A fake website impersonating the official portal for the Atomic wallet, a popular decentralized wallet that also operates as a cryptocurrency exchange portal, is, in reality, distributing copies of the Mars Stealer information-stealing malware.
The phony website was disclosed by a malware researcher known as Dee on Monday, but at the time of writing this, it remains online, serving copies of the said malware.
Seeing the genuine and fake websites side by side reveals that the latter isn’t a faithful copy of the former, but it’s still using the official logos, themes, marketing images, and structure. The fake site even features a contact form, email address, and FAQ section.

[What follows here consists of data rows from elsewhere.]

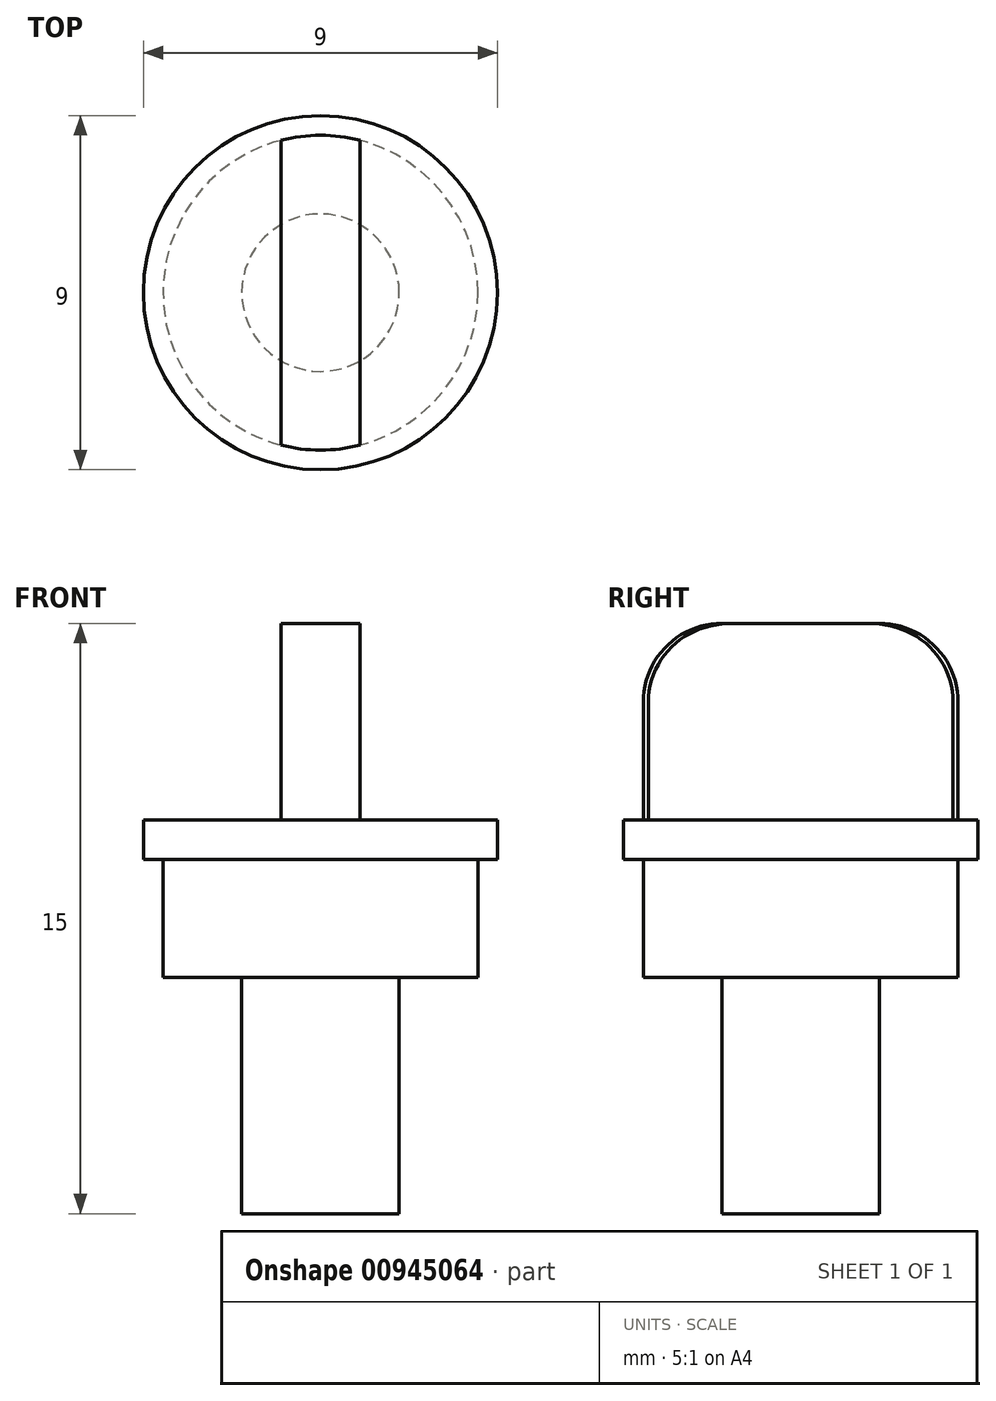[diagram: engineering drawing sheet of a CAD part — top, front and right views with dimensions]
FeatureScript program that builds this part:
annotation { "Feature Type Name" : "Feature", "Feature Type Description" : "" }
export const myFeature = defineFeature(function(context is Context, id is Id, definition is map)
    precondition{}
    {
        {
            var Q0;
            Q0=qCreatedBy(makeId("Front.planeOp"),FACE);
            var sketch = newSketch(context, id + "F0", { "sketchPlane" : qUnion([Q0])});
            skLineSegment(sketch, "E0", {"start": v(0, 0) * mm, "end": v(2, 0) * mm});
            skLineSegment(sketch, "E1", {"start": v(2, 0) * mm, "end": v(2, 6) * mm});
            skLineSegment(sketch, "E2", {"start": v(2, 6) * mm, "end": v(4, 6) * mm});
            skLineSegment(sketch, "E3", {"start": v(4, 6) * mm, "end": v(4, 9) * mm});
            skLineSegment(sketch, "E4", {"start": v(4, 9) * mm, "end": v(4.5, 9) * mm});
            skLineSegment(sketch, "E5", {"start": v(4.5, 9) * mm, "end": v(4.5, 10) * mm});
            skLineSegment(sketch, "E6", {"start": v(4.5, 10) * mm, "end": v(4, 10) * mm});
            skLineSegment(sketch, "E7", {"start": v(4, 10) * mm, "end": v(4, 15) * mm});
            skLineSegment(sketch, "E8", {"start": v(4, 15) * mm, "end": v(0, 15) * mm});
            skLineSegment(sketch, "E9", {"start": v(0, 15) * mm, "end": v(0, 0) * mm});
            skSolve(sketch);
        }
        {
            var Q0;
            Q0=makeQuery(id+"F0.imprint","IMPRINT",FACE,{"disambiguationData":[TD([[makeQuery(id+"F0.imprint","IMPRINT",EDGE,{"derivedFrom":sQuery(id+"F0.wireOp",EDGE,"E0")}),1.0]])]});
            var Q1;
            Q1=sQuery(id+"F0.wireOp",EDGE,"E9");
            revolve(context, id + "F1", {"surfaceOperationType" : NewSurfaceOperationType.NEW, "entities" : qUnion([Q0]), "axis" : qUnion([Q1]), "revolveType" : RevolveType.FULL});
        }
        {
            var Q0;
            Q0=makeQuery(id+"F1.opRevolve","SWEPT_FACE",FACE,{"disambiguationData":[OSD([sQuery(id+"F0.wireOp",EDGE,"E8")])]});
            var sketch = newSketch(context, id + "F2", { "sketchPlane" : qUnion([Q0])});
            skLineSegment(sketch, "E10", {"start": v(-1, 3.87) * mm, "end": v(-1, -3.87) * mm});
            skLineSegment(sketch, "E11", {"start": v(1, 3.87) * mm, "end": v(1, -3.87) * mm});
            skSolve(sketch);
        }
        {
            var Q0;
            {var subQ0=sQuery(id+"F2.wireOp",EDGE,"E10");Q0=makeQuery(id+"F2.imprint","IMPRINT",FACE,{"disambiguationData":[TD([[makeQuery(id+"F2.imprint","IMPRINT",EDGE,{"derivedFrom":subQ0}),-1.0]])]});}
            var Q1;
            {var subQ0=sQuery(id+"F2.wireOp",EDGE,"E11");Q1=makeQuery(id+"F2.imprint","IMPRINT",FACE,{"disambiguationData":[TD([[makeQuery(id+"F2.imprint","IMPRINT",EDGE,{"derivedFrom":subQ0}),1.0]])]});}
            var Q2;
            Q2=makeQuery(id+"F1.opRevolve","SWEPT_FACE",FACE,{"disambiguationData":[OSD([sQuery(id+"F0.wireOp",EDGE,"E6")])]});
            extrude(context, id + "F3", {"entities" : qUnion([Q0, Q1]), "operationType" : NewBodyOperationType.REMOVE, "endBound" : BoundingType.UP_TO_SURFACE, "oppositeDirection" : true, "depth" : 25 * mm, "endBoundEntityFace" : qUnion([Q2]), "offsetDistance" : 25 * mm});
        }
        {
            var Q0;
            Q0=makeQuery(id+"F3.boolean.opBoolean","SPLIT",EDGE,{"disambiguationData":[OD(1.0)],"derivedFrom":makeQuery(id+"F1.opRevolve","SWEPT_EDGE",EDGE,{"disambiguationData":[OSD([sQuery(id+"F0.wireOp",EDGE,"E7"),sQuery(id+"F0.wireOp",EDGE,"E8")])]})});
            var Q1;
            Q1=makeQuery(id+"F3.boolean.opBoolean","SPLIT",EDGE,{"disambiguationData":[OD(0.0)],"derivedFrom":makeQuery(id+"F1.opRevolve","SWEPT_EDGE",EDGE,{"disambiguationData":[OSD([sQuery(id+"F0.wireOp",EDGE,"E7"),sQuery(id+"F0.wireOp",EDGE,"E8")])]})});
            fillet(context, id + "F4", {"entities" : qUnion([Q0, Q1]), "radius" : 2 * mm, "tangentPropagation" : true, "allowEdgeOverflow" : false});
        }
    });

However, those unfamiliar with the legitimate Atomic wallet site could easily believe that the imposter is authentic.
As for how people end up there, it might be through malvertising on social media, direct messages on various platforms, SEO poisoning, or spam email.

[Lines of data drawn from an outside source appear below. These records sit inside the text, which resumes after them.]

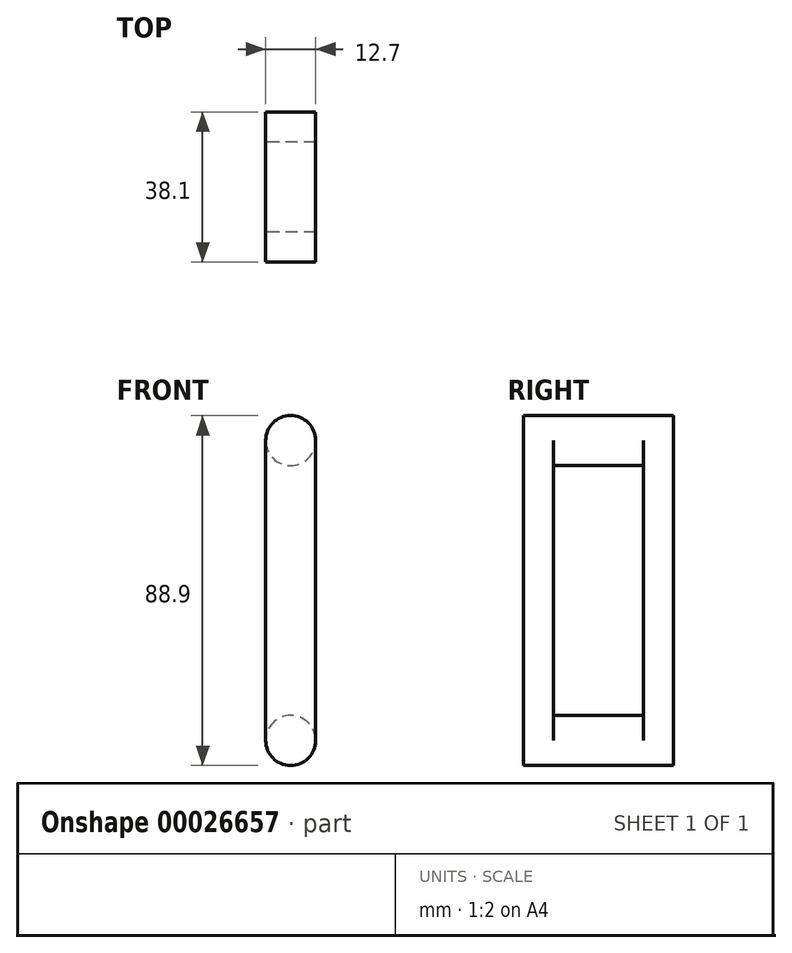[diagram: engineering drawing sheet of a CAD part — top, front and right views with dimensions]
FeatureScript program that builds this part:
annotation { "Feature Type Name" : "Feature", "Feature Type Description" : "" }
export const myFeature = defineFeature(function(context is Context, id is Id, definition is map)
    precondition{}
    {
        {
            var Q0;
            Q0=qCreatedBy(makeId("Front.planeOp"),FACE);
            var sketch = newSketch(context, id + "F0", { "sketchPlane" : qUnion([Q0])});
            skCircle(sketch, "E0", {"center": v(-44.1, 14.15) * mm, "radius": 6.35 * mm});
            skSolve(sketch);
        }
        {
            var Q0;
            Q0 = qSketchRegion(id + "F0", true);
            extrude(context, id + "F1", {"entities" : qUnion([Q0]), "depth" : 19.05 * mm});
        }
        {
            var Q0;
            Q0=makeQuery(id+"F1.opExtrude","CAP_FACE",FACE,{"disambiguationData":[OSD([sQuery(id+"F0.wireOp",EDGE,"E0")])],"isStart":false});
            var sketch = newSketch(context, id + "F2", { "sketchPlane" : qUnion([Q0])});
            skCircle(sketch, "E1", {"center": v(-44.1, 90.35) * mm, "radius": 6.35 * mm});
            skLineSegment(sketch, "E2", {"start": v(-50.45, 90.35) * mm, "end": v(-50.45, 14.15) * mm});
            skLineSegment(sketch, "E3", {"start": v(-50.45, 14.15) * mm, "end": v(-37.75, 14.15) * mm});
            skLineSegment(sketch, "E4", {"start": v(-50.45, 90.35) * mm, "end": v(-37.75, 90.35) * mm});
            skLineSegment(sketch, "E5", {"start": v(-37.75, 14.15) * mm, "end": v(-37.75, 90.35) * mm});
            skSolve(sketch);
        }
        {
            var Q0;
            {var subQ3=sQuery(id+"F2.wireOp",EDGE,"E2");Q0=makeQuery(id+"F2.imprint","IMPRINT",FACE,{"disambiguationData":[TD([[makeQuery(id+"F2.imprint","IMPRINT",EDGE,{"derivedFrom":subQ3}),1.0]])]});}
            extrude(context, id + "F3", {"entities" : qUnion([Q0]), "operationType" : NewBodyOperationType.ADD, "oppositeDirection" : true, "depth" : 7.62 * mm});
        }
        {
            var Q0;
            {var subQ0=sQuery(id+"F2.wireOp",EDGE,"E4");Q0=makeQuery(id+"F2.imprint","IMPRINT",FACE,{"disambiguationData":[TD([[makeQuery(id+"F2.imprint","IMPRINT",EDGE,{"derivedFrom":subQ0}),1.0]])]});}
            var Q1;
            {var subQ0=sQuery(id+"F2.wireOp",EDGE,"E4");Q1=makeQuery(id+"F2.imprint","IMPRINT",FACE,{"disambiguationData":[TD([[makeQuery(id+"F2.imprint","IMPRINT",EDGE,{"derivedFrom":subQ0}),-1.0]])]});}
            extrude(context, id + "F4", {"entities" : qUnion([Q0, Q1]), "operationType" : NewBodyOperationType.ADD, "oppositeDirection" : true, "depth" : 19.05 * mm});
        }
        {
            var Q0;
            Q0=makeQuery(id+"F1.opExtrude","SWEPT_BODY",BODY,{"disambiguationData":[OSD([sQuery(id+"F0.wireOp",EDGE,"E0")])]});
            var Q1;
            Q1=makeQuery(id+"F4.opExtrude","CAP_FACE",FACE,{"disambiguationData":[OSD([sQuery(id+"F2.wireOp",EDGE,"E1")])],"isStart":false});
            mirror(context, id + "F5", {"operationType" : NewBodyOperationType.ADD, "entities" : qUnion([Q0]), "mirrorPlane" : qUnion([Q1])});
        }
    });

Visitors attempting to download the software are presented with three buttons for Windows, iOS, and Android versions.
Clicking on iOS does nothing, and clicking the Google Play button redirects to the real Atomic Wallet app on the Play Store.
However, clicking on the Windows button will download a ZIP file named “Atomic Wallet.zip,” which contains malicious code that installs the Mars Stealer infection.

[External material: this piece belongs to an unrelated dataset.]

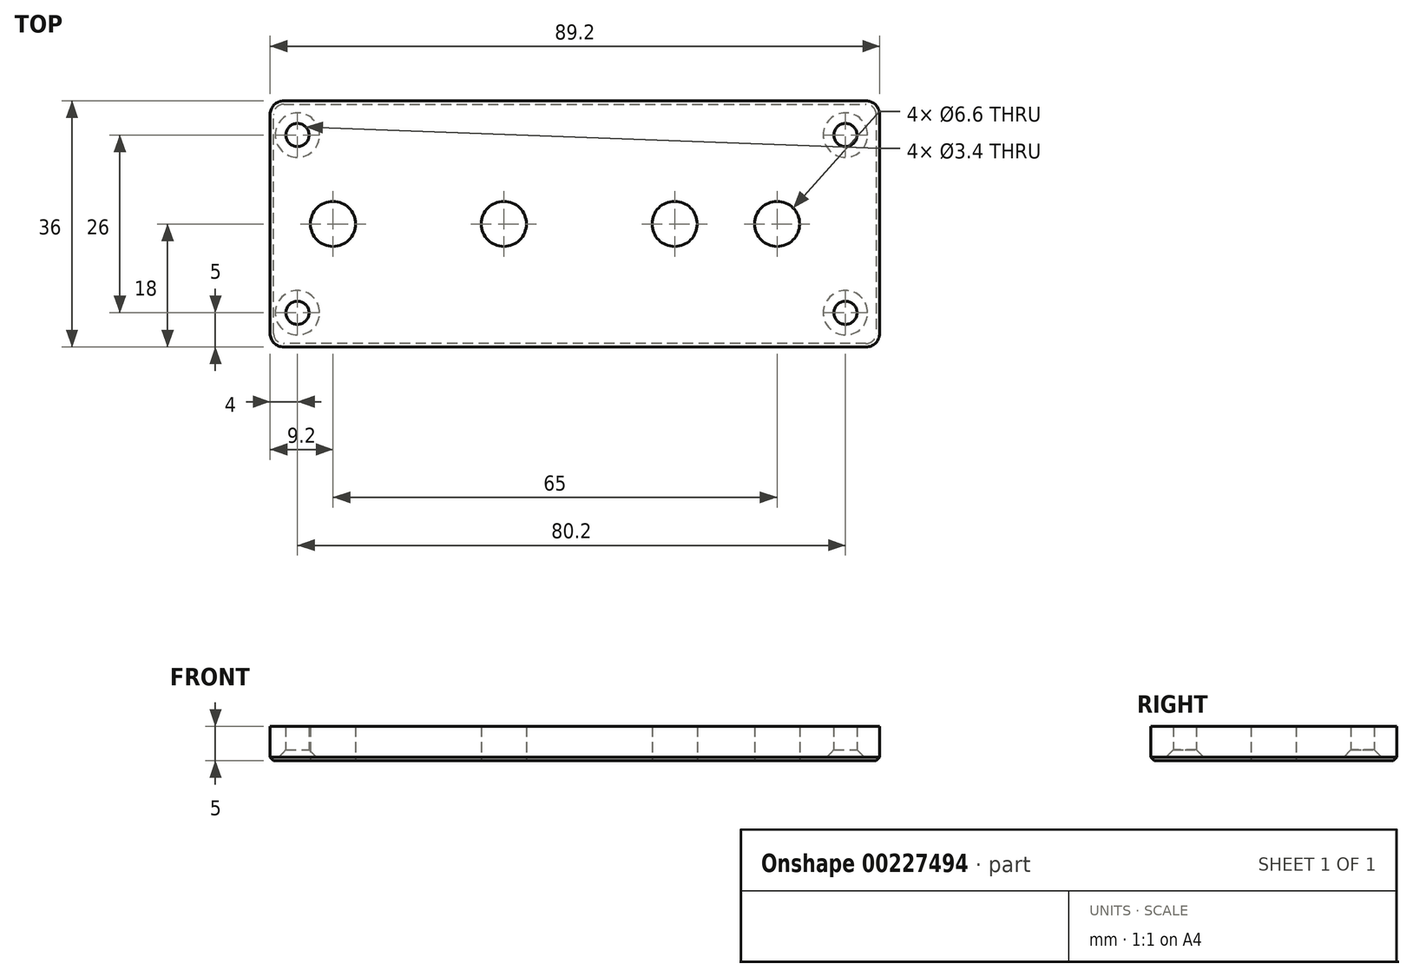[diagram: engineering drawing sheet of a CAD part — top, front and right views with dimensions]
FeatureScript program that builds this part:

Mars Stealer is a recently-emerged info-stealer that targets account credentials stored on web browsers, cryptocurrency extensions and wallets, and two-factor authentication plugins.
In March, we reported about Mars Stealer being distributed by malvertizing campaigns on Google Ads that abused the OpenOffice brand.
According to a technical report published by Cyble yesterday, the delivery mechanism in the ongoing Mars Stealer campaign is characterized by a notable effort to evade detection.
The ZIP contains a batch file (AtomicWallet-Setup.bat) that invokes a PowerShell command to elevate its privileges on the host.
Next, the bat file copies the PowerShell executable (powershell.exe) in the directory, renames and hides it, and eventually uses it to execute a base64-encoded PowerShell content.
This code decrypts an AES-encrypted and GZip compressed Base64-encoded code which executes the final PowerShell code that acts as the malware loader.
The loader downloads a copy of Mars Stealer from a Discord server and drops it on %LOCALAPPDATA% on the host machine. After installation, the malware launches and begins stealing data from the now-infected device.
How to stay safe
When downloading cryptocurrency wallets, it is vital to make sure you are using the official download portal of the project and never trust links provided on social media or instant messaging platforms.
Also, beware of SEO poisoning and malicious Google Ads campaigns that can make malicious websites rank higher than the official sites in Google Search results, so skip all results marked as ads.